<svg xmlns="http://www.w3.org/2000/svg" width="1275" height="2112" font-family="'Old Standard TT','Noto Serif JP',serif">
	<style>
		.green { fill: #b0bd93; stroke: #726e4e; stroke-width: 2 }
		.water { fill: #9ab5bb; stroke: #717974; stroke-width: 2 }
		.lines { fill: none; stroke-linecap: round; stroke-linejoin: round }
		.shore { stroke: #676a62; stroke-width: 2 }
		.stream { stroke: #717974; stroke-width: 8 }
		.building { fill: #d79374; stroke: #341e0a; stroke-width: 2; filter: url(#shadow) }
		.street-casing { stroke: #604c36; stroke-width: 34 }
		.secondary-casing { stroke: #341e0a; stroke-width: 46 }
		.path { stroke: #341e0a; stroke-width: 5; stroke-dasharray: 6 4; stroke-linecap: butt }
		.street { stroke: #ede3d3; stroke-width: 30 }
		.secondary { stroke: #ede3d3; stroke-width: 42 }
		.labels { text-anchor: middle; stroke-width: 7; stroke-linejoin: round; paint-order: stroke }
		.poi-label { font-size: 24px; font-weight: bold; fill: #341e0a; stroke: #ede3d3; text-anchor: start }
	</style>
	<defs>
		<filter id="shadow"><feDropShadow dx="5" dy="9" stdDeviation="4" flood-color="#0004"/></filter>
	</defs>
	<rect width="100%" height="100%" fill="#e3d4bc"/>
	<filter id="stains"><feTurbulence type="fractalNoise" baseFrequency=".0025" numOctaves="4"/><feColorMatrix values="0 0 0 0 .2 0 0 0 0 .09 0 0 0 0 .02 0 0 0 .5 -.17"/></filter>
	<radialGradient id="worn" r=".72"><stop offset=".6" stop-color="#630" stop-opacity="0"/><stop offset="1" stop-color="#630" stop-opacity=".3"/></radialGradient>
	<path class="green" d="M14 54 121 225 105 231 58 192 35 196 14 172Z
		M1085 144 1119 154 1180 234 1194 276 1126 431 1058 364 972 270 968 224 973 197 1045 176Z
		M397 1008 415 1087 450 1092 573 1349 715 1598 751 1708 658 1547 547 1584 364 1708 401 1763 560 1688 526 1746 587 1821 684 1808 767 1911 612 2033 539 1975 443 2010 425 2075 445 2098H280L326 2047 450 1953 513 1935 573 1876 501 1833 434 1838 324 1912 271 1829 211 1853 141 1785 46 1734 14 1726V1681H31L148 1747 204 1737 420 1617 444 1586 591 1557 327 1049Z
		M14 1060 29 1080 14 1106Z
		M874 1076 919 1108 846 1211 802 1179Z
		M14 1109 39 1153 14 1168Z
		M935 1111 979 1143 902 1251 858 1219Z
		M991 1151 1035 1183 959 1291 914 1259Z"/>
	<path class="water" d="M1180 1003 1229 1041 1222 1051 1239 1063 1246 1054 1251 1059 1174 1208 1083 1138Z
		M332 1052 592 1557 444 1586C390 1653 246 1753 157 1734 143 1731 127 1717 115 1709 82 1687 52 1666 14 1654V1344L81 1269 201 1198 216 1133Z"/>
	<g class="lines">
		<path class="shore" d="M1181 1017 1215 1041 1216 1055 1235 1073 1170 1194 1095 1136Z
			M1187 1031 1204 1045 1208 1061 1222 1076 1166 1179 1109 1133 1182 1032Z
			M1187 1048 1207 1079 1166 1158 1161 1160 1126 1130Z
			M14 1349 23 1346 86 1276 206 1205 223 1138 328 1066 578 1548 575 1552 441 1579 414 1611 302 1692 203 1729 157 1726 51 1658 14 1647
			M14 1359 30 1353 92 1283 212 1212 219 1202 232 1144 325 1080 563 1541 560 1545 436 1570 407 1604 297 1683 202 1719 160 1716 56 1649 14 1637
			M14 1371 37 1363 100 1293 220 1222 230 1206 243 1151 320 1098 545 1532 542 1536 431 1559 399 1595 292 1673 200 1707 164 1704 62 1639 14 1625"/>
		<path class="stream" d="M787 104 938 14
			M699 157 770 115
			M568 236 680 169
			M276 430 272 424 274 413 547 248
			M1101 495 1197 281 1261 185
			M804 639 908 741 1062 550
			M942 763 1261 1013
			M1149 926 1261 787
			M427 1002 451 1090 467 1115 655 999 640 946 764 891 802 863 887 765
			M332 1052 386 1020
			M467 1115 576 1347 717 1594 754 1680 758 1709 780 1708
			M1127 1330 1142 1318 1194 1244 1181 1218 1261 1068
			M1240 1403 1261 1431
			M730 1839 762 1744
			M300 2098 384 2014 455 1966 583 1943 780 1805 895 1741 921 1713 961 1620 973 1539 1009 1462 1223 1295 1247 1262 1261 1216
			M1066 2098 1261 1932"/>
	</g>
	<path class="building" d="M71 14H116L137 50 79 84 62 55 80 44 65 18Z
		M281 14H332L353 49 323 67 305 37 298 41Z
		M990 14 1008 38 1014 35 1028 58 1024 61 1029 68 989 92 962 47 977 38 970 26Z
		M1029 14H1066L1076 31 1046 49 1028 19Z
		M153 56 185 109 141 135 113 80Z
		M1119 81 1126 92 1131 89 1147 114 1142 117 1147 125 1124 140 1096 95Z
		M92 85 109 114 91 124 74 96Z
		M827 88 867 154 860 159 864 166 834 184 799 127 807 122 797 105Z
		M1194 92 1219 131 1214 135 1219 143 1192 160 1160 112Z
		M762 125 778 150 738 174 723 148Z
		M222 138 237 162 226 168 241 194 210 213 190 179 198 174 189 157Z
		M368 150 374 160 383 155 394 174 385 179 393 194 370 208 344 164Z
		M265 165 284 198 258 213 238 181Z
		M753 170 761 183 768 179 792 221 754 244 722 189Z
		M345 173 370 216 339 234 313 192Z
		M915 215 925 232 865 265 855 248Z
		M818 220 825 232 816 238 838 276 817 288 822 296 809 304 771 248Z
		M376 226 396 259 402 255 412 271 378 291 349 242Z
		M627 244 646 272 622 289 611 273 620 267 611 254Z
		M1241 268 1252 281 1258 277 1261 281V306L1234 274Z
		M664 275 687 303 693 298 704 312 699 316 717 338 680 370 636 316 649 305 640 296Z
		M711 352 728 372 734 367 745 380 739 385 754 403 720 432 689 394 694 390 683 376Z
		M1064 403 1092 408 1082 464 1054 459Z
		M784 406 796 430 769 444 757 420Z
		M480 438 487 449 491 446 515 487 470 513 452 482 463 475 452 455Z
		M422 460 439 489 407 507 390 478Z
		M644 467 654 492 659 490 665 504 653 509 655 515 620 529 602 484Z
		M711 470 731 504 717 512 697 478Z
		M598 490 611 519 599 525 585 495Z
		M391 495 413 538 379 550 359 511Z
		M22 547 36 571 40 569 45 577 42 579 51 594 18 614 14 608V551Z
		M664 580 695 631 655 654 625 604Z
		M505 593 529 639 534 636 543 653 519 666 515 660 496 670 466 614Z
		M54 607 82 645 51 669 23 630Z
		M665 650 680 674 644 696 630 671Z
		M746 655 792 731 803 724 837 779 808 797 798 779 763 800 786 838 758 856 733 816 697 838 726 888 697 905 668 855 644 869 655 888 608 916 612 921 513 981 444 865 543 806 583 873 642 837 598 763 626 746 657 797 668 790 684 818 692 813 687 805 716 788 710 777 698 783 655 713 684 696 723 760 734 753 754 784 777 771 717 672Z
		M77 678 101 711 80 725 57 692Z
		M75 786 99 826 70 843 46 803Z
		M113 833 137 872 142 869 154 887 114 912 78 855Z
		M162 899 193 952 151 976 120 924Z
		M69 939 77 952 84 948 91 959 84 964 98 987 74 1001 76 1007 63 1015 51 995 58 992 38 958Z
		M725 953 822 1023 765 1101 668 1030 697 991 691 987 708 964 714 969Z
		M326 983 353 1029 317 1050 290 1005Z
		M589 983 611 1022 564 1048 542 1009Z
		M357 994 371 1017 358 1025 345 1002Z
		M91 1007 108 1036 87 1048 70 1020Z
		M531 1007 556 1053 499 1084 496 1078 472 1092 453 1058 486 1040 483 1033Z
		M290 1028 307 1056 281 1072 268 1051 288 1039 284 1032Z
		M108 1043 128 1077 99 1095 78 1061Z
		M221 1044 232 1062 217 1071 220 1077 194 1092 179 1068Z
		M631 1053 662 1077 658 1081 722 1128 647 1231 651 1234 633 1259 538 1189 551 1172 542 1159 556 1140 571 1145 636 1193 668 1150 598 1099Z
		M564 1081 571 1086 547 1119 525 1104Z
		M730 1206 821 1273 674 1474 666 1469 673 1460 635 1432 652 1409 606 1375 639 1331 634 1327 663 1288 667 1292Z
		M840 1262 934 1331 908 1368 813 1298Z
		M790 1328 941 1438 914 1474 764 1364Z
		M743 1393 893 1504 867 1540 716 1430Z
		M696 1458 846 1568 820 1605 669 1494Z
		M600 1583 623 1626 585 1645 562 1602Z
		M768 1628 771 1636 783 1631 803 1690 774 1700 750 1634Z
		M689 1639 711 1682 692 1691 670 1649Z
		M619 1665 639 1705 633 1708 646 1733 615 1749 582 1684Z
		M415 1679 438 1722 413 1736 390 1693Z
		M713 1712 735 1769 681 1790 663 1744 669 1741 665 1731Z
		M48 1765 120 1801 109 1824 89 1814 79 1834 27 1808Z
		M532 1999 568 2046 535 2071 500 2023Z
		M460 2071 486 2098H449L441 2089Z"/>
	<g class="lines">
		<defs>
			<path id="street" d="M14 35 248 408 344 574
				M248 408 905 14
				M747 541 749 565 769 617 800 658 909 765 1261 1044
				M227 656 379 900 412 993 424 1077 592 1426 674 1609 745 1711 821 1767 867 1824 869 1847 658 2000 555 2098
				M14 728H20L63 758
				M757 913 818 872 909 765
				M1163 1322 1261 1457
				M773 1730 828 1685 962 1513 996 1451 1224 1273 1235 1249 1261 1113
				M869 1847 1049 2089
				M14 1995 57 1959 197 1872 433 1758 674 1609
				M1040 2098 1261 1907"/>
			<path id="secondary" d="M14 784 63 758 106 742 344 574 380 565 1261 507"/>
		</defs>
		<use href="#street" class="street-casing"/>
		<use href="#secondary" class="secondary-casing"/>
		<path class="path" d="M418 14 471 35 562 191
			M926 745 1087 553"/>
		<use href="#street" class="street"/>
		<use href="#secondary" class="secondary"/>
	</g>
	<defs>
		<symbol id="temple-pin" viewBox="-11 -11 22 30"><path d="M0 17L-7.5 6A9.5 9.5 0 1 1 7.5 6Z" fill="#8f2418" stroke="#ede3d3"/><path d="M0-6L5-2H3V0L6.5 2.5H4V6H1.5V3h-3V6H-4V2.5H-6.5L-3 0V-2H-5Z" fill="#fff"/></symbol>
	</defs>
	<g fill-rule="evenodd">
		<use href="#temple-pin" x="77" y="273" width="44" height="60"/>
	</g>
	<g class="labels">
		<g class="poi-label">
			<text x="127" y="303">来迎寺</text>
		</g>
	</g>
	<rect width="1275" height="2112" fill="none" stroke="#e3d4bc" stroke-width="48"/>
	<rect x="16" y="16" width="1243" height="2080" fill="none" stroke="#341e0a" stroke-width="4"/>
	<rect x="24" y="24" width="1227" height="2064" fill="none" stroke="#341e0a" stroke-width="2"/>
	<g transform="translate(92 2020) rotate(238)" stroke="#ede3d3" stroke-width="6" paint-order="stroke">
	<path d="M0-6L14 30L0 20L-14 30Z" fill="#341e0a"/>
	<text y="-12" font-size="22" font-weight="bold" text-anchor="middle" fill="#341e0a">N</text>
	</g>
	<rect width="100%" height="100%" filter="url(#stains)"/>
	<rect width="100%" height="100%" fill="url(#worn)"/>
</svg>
——
* ASSIGNED TASK *
Go through the data above and copy each line in which "worn" appears.

* ANSWER *
	<radialGradient id="worn" r=".72"><stop offset=".6" stop-color="#630" stop-opacity="0"/><stop offset="1" stop-color="#630" stop-opacity=".3"/></radialGradient>
	<rect width="100%" height="100%" fill="url(#worn)"/>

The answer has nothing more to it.